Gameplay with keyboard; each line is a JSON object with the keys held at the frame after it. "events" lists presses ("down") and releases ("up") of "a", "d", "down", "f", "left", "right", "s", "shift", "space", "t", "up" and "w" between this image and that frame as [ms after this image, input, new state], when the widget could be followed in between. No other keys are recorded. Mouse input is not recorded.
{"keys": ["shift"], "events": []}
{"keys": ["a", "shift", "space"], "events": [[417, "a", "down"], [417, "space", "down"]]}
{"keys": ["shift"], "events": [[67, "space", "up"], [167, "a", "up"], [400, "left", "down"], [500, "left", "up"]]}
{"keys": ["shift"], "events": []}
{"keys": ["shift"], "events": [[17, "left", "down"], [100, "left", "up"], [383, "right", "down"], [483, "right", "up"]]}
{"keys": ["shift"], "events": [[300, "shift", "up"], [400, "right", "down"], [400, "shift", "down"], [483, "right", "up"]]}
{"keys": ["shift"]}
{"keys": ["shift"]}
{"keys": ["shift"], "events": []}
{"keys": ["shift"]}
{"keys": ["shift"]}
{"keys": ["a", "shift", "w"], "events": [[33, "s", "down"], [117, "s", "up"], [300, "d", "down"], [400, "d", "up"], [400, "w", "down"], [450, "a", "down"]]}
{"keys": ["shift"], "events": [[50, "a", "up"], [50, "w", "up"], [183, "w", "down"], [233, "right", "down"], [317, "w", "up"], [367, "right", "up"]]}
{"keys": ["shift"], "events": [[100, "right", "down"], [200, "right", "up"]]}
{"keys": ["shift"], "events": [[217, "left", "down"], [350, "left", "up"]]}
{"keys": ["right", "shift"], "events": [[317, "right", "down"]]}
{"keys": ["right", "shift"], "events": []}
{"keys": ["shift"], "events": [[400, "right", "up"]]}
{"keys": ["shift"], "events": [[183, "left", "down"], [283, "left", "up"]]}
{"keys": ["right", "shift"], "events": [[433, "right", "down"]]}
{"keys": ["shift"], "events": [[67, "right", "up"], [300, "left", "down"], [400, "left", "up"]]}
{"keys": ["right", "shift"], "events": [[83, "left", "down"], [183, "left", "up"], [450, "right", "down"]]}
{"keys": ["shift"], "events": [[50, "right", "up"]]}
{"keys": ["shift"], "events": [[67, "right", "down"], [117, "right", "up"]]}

========

Type out the material again exactly as presented.

Gameplay with keyboard; each line is a JSON object with the keys held at the frame after it. "events" lists presses ("down") and releases ("up") of "a", "d", "down", "f", "left", "right", "s", "shift", "space", "t", "up" and "w" between this image and that frame as [ms after this image, input, new state], when the widget could be followed in between. No other keys are recorded. Mouse input is not recorded.
{"keys": ["shift"], "events": []}
{"keys": ["a", "shift", "space"], "events": [[417, "a", "down"], [417, "space", "down"]]}
{"keys": ["shift"], "events": [[67, "space", "up"], [167, "a", "up"], [400, "left", "down"], [500, "left", "up"]]}
{"keys": ["shift"], "events": []}
{"keys": ["shift"], "events": [[17, "left", "down"], [100, "left", "up"], [383, "right", "down"], [483, "right", "up"]]}
{"keys": ["shift"], "events": [[300, "shift", "up"], [400, "right", "down"], [400, "shift", "down"], [483, "right", "up"]]}
{"keys": ["shift"]}
{"keys": ["shift"]}
{"keys": ["shift"], "events": []}
{"keys": ["shift"]}
{"keys": ["shift"]}
{"keys": ["a", "shift", "w"], "events": [[33, "s", "down"], [117, "s", "up"], [300, "d", "down"], [400, "d", "up"], [400, "w", "down"], [450, "a", "down"]]}
{"keys": ["shift"], "events": [[50, "a", "up"], [50, "w", "up"], [183, "w", "down"], [233, "right", "down"], [317, "w", "up"], [367, "right", "up"]]}
{"keys": ["shift"], "events": [[100, "right", "down"], [200, "right", "up"]]}
{"keys": ["shift"], "events": [[217, "left", "down"], [350, "left", "up"]]}
{"keys": ["right", "shift"], "events": [[317, "right", "down"]]}
{"keys": ["right", "shift"], "events": []}
{"keys": ["shift"], "events": [[400, "right", "up"]]}
{"keys": ["shift"], "events": [[183, "left", "down"], [283, "left", "up"]]}
{"keys": ["right", "shift"], "events": [[433, "right", "down"]]}
{"keys": ["shift"], "events": [[67, "right", "up"], [300, "left", "down"], [400, "left", "up"]]}
{"keys": ["right", "shift"], "events": [[83, "left", "down"], [183, "left", "up"], [450, "right", "down"]]}
{"keys": ["shift"], "events": [[50, "right", "up"]]}
{"keys": ["shift"], "events": [[67, "right", "down"], [117, "right", "up"]]}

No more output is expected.